Tuesday, February 17, 2015

The Placement of Things

I have been putting this blog together, taking it apart, restructuring it and re-working it again and again over the past few days. Granted, the landscape might have helped with this: I spent Sunday night and most of Monday honoring American Presidents by sleeping, walking, bathing, hiking, photographing and all sorts of other verb-ing in the Desatoya Range in Eastern(ish) Nevada. It's a beautiful place, but if you are into things like trees and lush greenery, I think you might be in shock, feeling naked maybe, the first time you go. But there is something about an empty landscape, though, that opens up and that (for me, at least) allows my thoughts to breathe.

The large spaces invite the intrusion of thought.


And my thoughts, such as they are, are many. 

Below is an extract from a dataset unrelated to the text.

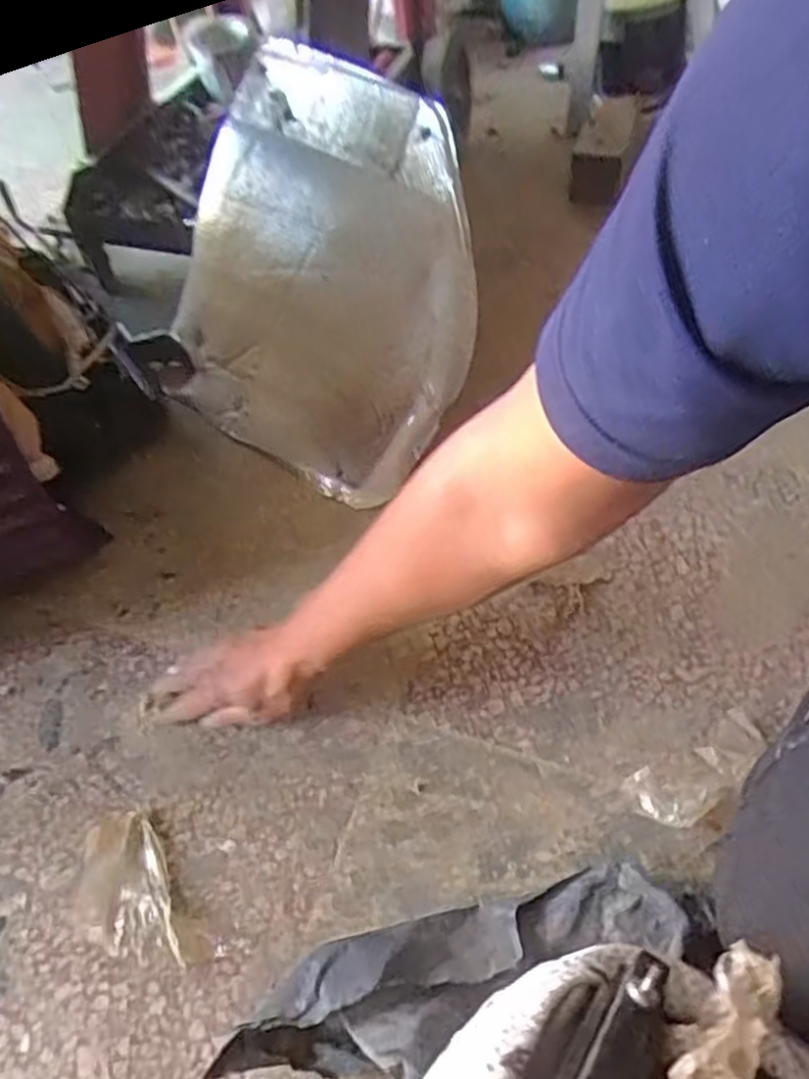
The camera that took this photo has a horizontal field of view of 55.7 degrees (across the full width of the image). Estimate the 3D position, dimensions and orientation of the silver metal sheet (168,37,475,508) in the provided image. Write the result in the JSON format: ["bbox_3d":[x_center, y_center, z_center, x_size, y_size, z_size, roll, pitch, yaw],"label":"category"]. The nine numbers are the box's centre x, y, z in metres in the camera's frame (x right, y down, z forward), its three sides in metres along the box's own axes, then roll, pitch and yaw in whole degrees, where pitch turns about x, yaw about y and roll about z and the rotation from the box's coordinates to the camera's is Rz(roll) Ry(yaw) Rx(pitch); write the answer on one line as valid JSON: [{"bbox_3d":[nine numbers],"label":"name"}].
[{"bbox_3d":[-0.094,-0.302,0.857,0.399,0.068,0.423,31,100,20],"label":"silver metal sheet"}]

I don't know if I have written about this much (or as much as I'd usually do) but I've finally done it: I signed up for a full Ironman race. I'll be doing Coeur d'Alene this year-- a venue I'm excited about, actually-- and my goal, this time, is simply to have fun and to finish. But being who I am, I want to do well, too, and I think that's where this blog post actually begins. Because for me "having fun" translates into "doing well" and "doing well" means actually placing and once you place, it might as well be first, right? And what good is winning your age group compared to actually all-out-winning and so goes my slippery slope until it's Wednesday of last week and I strain my Achilles on a silly mobility run during my lunch break.

No biggie, right?

Well, then I come back to a meeting that I am supposed to head and no one has read the document I created and no one knows what to say and I know that my boss thinks that I have failed-- and that is when the sharp pangs begin. Pain in my back and ribs so horrible I can't even begin to describe it. I can only say that it was not possible to sit up straight in my chair in the conference room any longer and it was all I could do to breathe.

My co-workers threatened to take me to the nearest Urgent Care so much that I ended up taking myself.  


The nurse was had a blonde-chin length bob with her hair held back from her face with a gigantic red and white polka dot bow. But she nearly made me cry with her questions.

If I was happy. 

If I have to train so much. 

If I have anyone to talk to. 

"Your eyes are so sad," she said.

Who knew mini lilly pads grow in the Desatoya Range beneath Aspen Trees?


And I do what I usually do in that situation: I mumble something polite and offer a half smile as if to say oh gosh, silly me. It's just my Achilles again. 

But I knew-- and know-- it wasn't and isn't. 


Which brings me to Sunday, the night of the Literary Arts & Wine reading-- the reading series I started after I was newly single and terrified of not-writing any more. It wasn't the best-thought-out plan I'd ever had, but somehow I thought if I had least had to show up somewhere once a month having written something, life would somehow continue and I wouldn't simply curl into a round, dead thing in the center of my living room floor.

I read a piece I have been working on for a long time. 


I wrote the first draft back in 2010 but took it up again this winter when I realized the things I was saying about the nature of time and the placement of emotions and meaning in our lives shift as we age. Of course, I used my running as an example of this-- how there was a time in my life that running meant more than any other thing and sometimes when I go for a run, that old feeling creeps back up and I get excited about the sport again. But no matter how often I feel that tug, there is the ever-present realization that I am not a teenager anymore, than I am not a runner in any sense of the word, that my life has moved beyond that time, in part, because I was able to live it when I did.

Aspen trees-- bare of leaves-- imagery I used to mark the passage of time in the essay I read that was a really big flop.

It's not a very complicated thought, granted-- it was a piece about getting older, I guess-- but I had hoped for more out of myself.  A better reading, a clearer articulation of my words, a better outfit that didn't make me look like I weigh 500 pounds and, honestly, as I read to a room of strangers, I really just wished that there was another writer there to connect with, who could appreciate my work and look beyond the fact that it's just "sports crap."

But then again, maybe "sports crap" is all I write and all I have written for years. 


So, out there in Eastern Nevada as my eyes found new landscapes, new mountains, new aspen groves and new qualities of light, I began to wonder if it isn't time to put my athletics in a different place than at the center of my life. Even in my life as a writer.

I still want to find a way to write about endurance events and I hope for my own sake, one day, I do. For now, though, I think it's best that I take a hiatus from the attempt so I'll be away from this blog for a while.

Thank you for reading, if you have. Your attention and time means more to me than I can possibly express.

Maybe I'll be back?

I have a feeling I will be when I discover the proper placement of things.

The world viewed from a busted-up-wreck-of-a-building. The light is all wrong, but the idea behind it is why I post this picture. Maybe, when it's time, the image in the window will be in focus.